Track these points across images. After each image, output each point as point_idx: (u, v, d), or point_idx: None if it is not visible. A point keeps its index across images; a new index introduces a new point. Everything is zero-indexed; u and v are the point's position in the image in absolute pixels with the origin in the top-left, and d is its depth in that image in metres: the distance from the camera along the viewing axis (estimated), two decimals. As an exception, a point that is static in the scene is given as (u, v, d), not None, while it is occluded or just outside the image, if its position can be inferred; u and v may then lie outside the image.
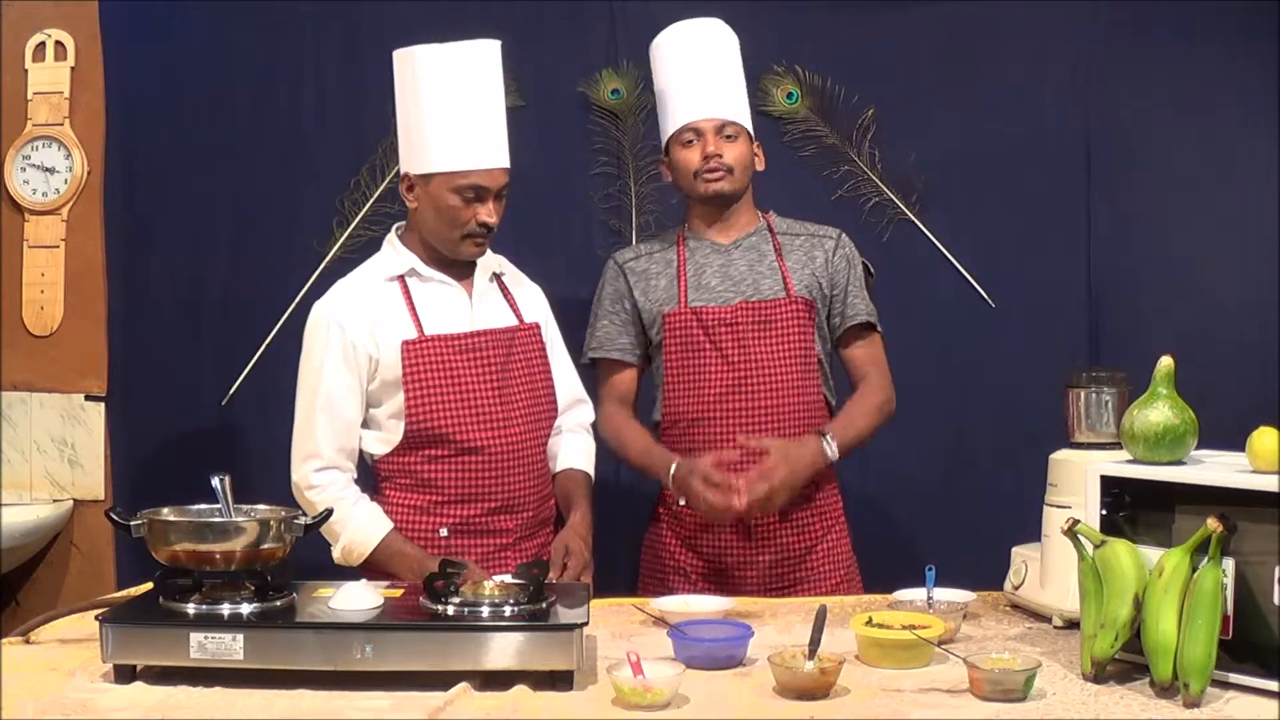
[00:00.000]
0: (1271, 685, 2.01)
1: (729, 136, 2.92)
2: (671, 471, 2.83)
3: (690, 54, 2.99)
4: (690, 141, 2.93)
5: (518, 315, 2.88)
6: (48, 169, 3.84)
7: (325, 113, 3.77)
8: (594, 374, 3.07)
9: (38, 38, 3.84)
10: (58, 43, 3.84)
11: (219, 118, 3.78)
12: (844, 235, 3.03)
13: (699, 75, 2.97)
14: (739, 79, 3.01)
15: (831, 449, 2.84)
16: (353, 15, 3.74)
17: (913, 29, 3.67)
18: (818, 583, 2.92)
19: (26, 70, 3.85)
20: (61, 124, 3.84)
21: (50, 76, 3.84)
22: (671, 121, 2.98)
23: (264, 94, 3.79)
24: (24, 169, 3.85)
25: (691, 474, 2.76)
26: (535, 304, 2.95)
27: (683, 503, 2.85)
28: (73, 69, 3.84)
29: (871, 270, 3.05)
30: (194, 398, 3.79)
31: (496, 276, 2.89)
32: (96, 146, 3.84)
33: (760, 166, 3.02)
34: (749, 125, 2.98)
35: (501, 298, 2.88)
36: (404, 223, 2.86)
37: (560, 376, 2.94)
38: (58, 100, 3.85)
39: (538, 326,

What is being asked:
Print the material above once more, exactly. No pictures belong in it.

Solution below:
Track these points across images. After each image, output each point as point_idx: (u, v, d), or point_idx: None if it is not visible. A point keeps its index across images; a new index introduces a new point. Everything is zero-indexed; u and v are the point's position in the image in absolute pixels with the origin in the top-left, and d is its depth in that image in metres: the distance from the camera along the viewing axis (estimated), two decimals. As an exception, a point that is static in the scene is given as (u, v, d), not None, while it is occluded or just outside the image, if its position can be inferred; u and v may then lie outside the image.
[00:00.000]
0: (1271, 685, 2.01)
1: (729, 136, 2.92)
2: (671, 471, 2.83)
3: (690, 54, 2.99)
4: (690, 141, 2.93)
5: (518, 315, 2.88)
6: (48, 169, 3.84)
7: (325, 113, 3.77)
8: (594, 374, 3.07)
9: (38, 38, 3.84)
10: (58, 43, 3.84)
11: (219, 118, 3.78)
12: (844, 235, 3.03)
13: (699, 75, 2.97)
14: (739, 79, 3.01)
15: (831, 449, 2.84)
16: (353, 15, 3.74)
17: (913, 29, 3.67)
18: (818, 583, 2.92)
19: (26, 70, 3.85)
20: (61, 124, 3.84)
21: (50, 76, 3.84)
22: (671, 121, 2.98)
23: (264, 94, 3.79)
24: (24, 169, 3.85)
25: (691, 474, 2.76)
26: (535, 304, 2.95)
27: (683, 503, 2.85)
28: (73, 69, 3.84)
29: (871, 270, 3.05)
30: (194, 398, 3.79)
31: (496, 276, 2.89)
32: (96, 146, 3.84)
33: (760, 166, 3.02)
34: (749, 125, 2.98)
35: (501, 298, 2.88)
36: (404, 223, 2.86)
37: (560, 376, 2.94)
38: (58, 100, 3.85)
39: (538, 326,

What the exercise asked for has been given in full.